One young warrior named Jaguar Paw manages to hide his pregnant wife and young son in a hole in the ground, from which they cannot escape without help.
However, he is captured and taken for sacrifice. Due to an eclipse, plans change and he is instead used for cruel sport. Captives are released to run while being pelted with arrows, slingstones and atalatl darts. Jaguar Paw manages to escape, killing one Maya warrior in the process. A war band led by the dead warrior's father chases him through the jungle as he attempts to reach his family before they starve.
(This is a bit reminiscent of a classic Cornel Wilde film, The Naked Prey.)
The movie works well on many levels. It's visually beautiful, the action is heart-stopping, the human relationships are very well-portrayed in the time available, the costume and technology are accurate and the fight scenes are excellent. It's a bloody son-of-a-gun, but then, tell me how to make a movie about the Mayan culture at that point in history that isn't?
Apocalypto was nominated for Oscars in four areas, none of them for acting or directing. It was also nominated for a Golden Globe and a few other prestigious critics awards.
It actually won awards from the Central Ohio Film Critics Association and the Dallas-Fort Worth Film Critics Association Awards.
What the heck gives?

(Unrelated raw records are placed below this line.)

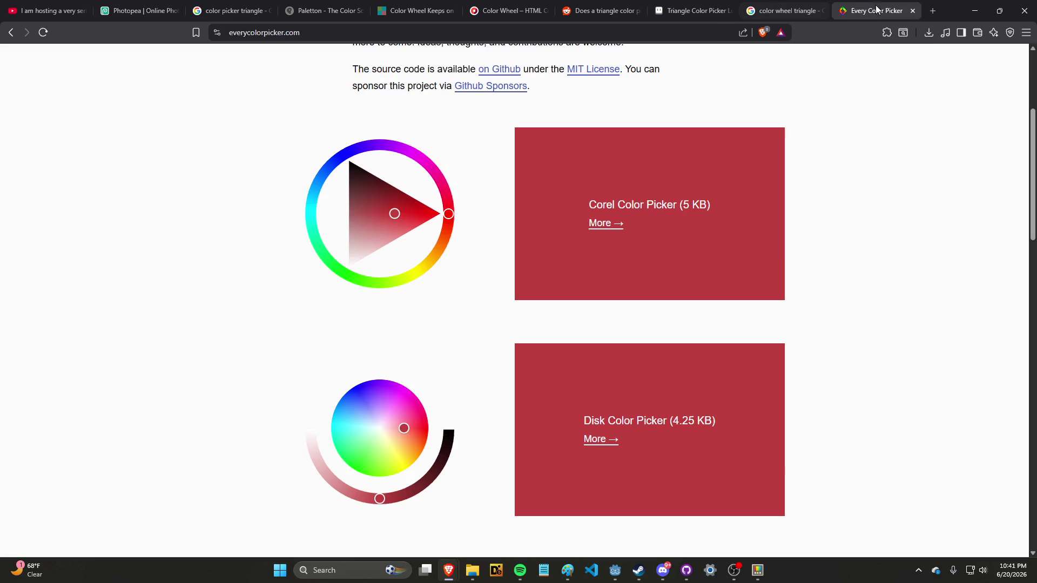
{"action": "left_click", "coordinate": [928, 32]}
{"action": "mouse_move", "coordinate": [839, 82]}
{"action": "left_mouse_down"}
{"action": "mouse_move", "coordinate": [719, 518]}
{"action": "mouse_move", "coordinate": [586, 556]}
{"action": "mouse_move", "coordinate": [621, 551]}
{"action": "mouse_move", "coordinate": [473, 381]}
{"action": "mouse_move", "coordinate": [264, 296]}
{"action": "mouse_move", "coordinate": [84, 416]}
{"action": "left_mouse_up"}
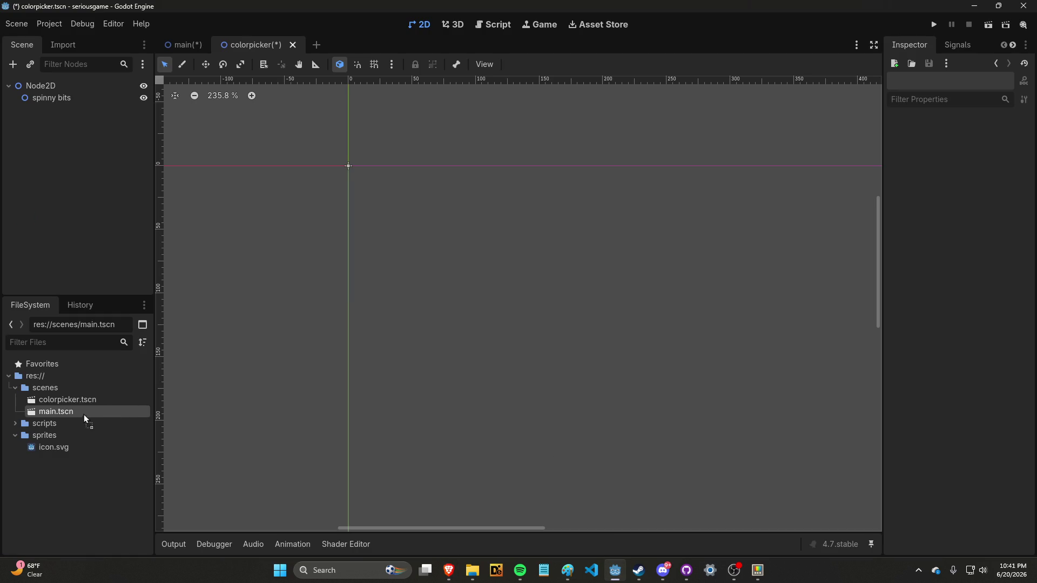
Import the downloaded image into sprites, rename it to triangle.png, and save the scene.
{"action": "left_click_drag", "start_coordinate": [43, 447], "coordinate": [41, 435]}
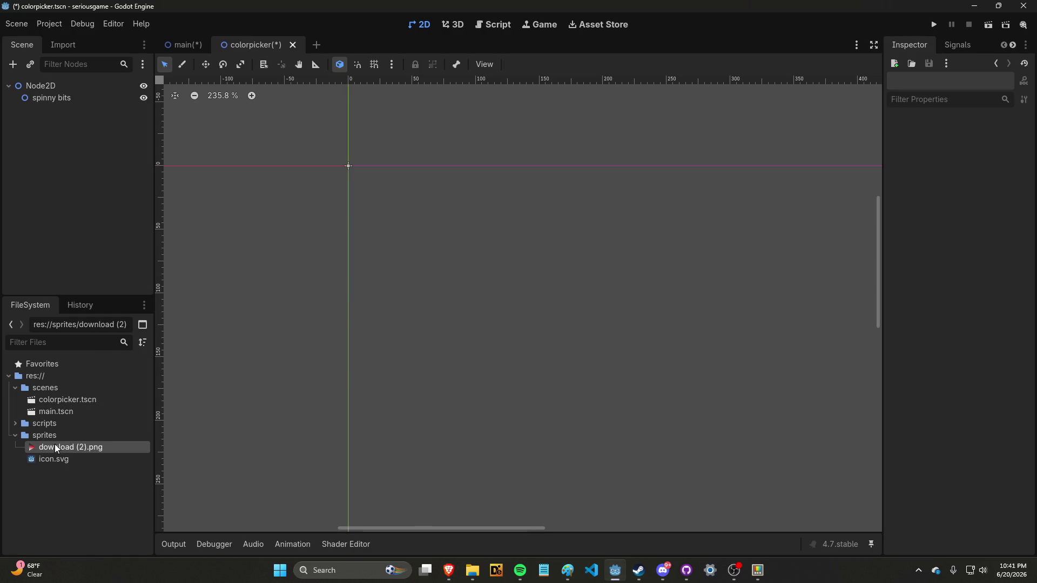
{"action": "right_click", "coordinate": [69, 454]}
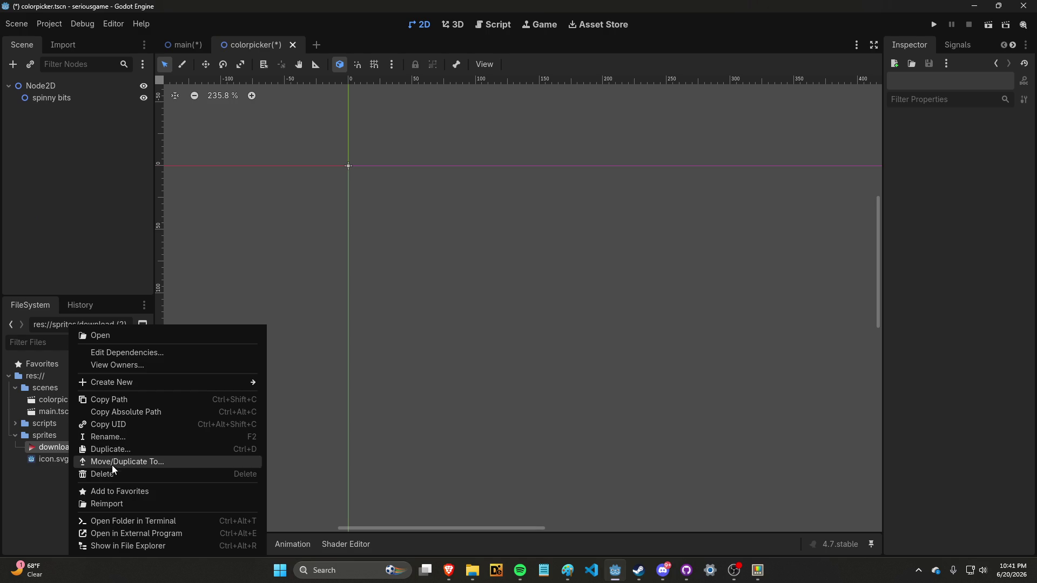
{"action": "left_click", "coordinate": [135, 438]}
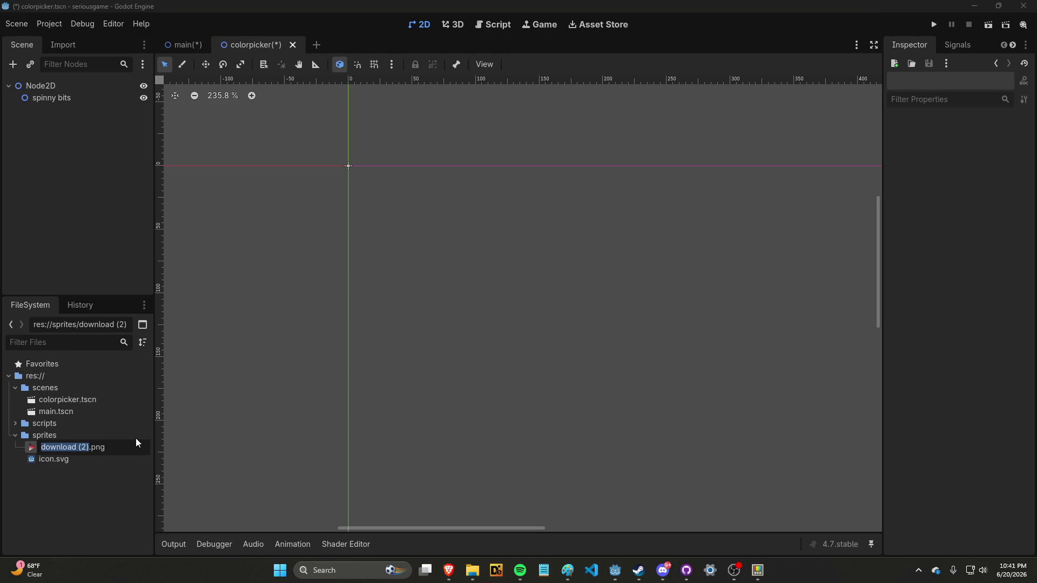
{"action": "type", "text": "triangle"}
{"action": "key", "text": "Return"}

This was easily the best movie of all this year's nominees.
Well, that was the subject of discussion between my wife and I after the movie. She thinks it's because of Gibson's meltdown, with attendant disgraceful anti-Semitic tirade.
I think that while that certainly didn't help, a lot probably had to do with the fact that the film showed pre-Columbian Mayan culture as savagely brutal on a massive scale. Hollywood PC has it that only Western culture is irretrievably base and indigenous cultures live in idyllic harmony with nature.
Remember John Boorman's The Emerald Forrest? I actually liked it a lot, but the cloying screen message at the end "They know what we have forgotten" made me want to barf.
Gibson dared to remind audiences that history is that proverbial "nightmare from which we are only beginning to awake"* and that the history of the West (which intrudes into the scene at the very last minute), for all its brutality is actually an improvement on the normal state of the world throughout history. Now that's a frightening thought!
* That quote is attributed to James Joyce by one source I consulted. Another Irishman counter-commented, "History is a long nightmare during which I am trying to get some sleep."